Mais cela ne va pas assez loin. Je vais vous donner un exemple vécu : lorsque j'étais jeune adolescent dans les Landes, les CRS des plages géraient le CLJ de la ville, Centre Loisirs Jeunesse, pendant l'été. Le CLJ disposait de la salle des fêtes, avait des tables de ping-pong, des tatami de judo, des voiliers, organisait des fêtes, des sorties, des excursions. Les jeunes étaient canalisés voire contrôlés, ils avaient un point d'ancrage dans la ville. Les meilleures vacances de ma vie d'ado. Tout cela a disparu, charklé par un maire RPR. C'était stupide, totalement. La consommation alcoolique des jeunes a là-bas augmenté immédiatement l'été. Le trafic de came aussi. Les nuisances sonores ont été distribuées, puisque les ados n'étaient plus tous au même endroit. Un échec minable.

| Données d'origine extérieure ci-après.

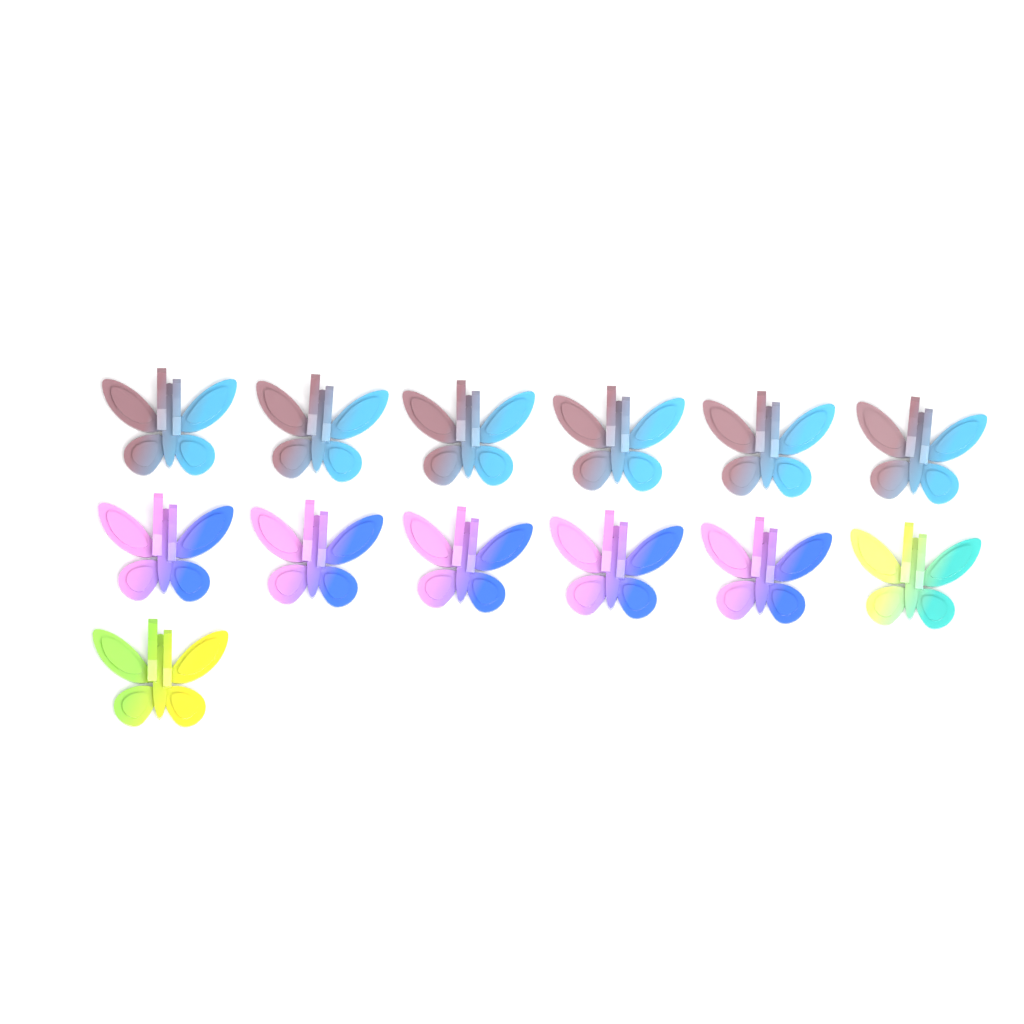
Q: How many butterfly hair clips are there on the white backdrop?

C'est la manière de penser qu'il faut changer à l'UMP. L'Humanisme ne doit pas être QUE l'apanage de la gauche, et les solutions innovantes ne doivent pas être rejetées au seul motif qu'elles amènent des fonctionnaires de police a faire du "social". Marrant, mais quand les pompiers font plus, BIEN plus qu'éteindre des feux, on ne dit rien. Du social, ils en font. Des tonnes. C'est le gaullisme - avec l'assentiment des communistes - qui a créé les ghettos que nous connaissons, en général en les isolant des les muncipalités communistes.

Que les héritiers du gaullisme assument donc enfin et cherchent une solution qui ne soit pas (que) une matraque. Point.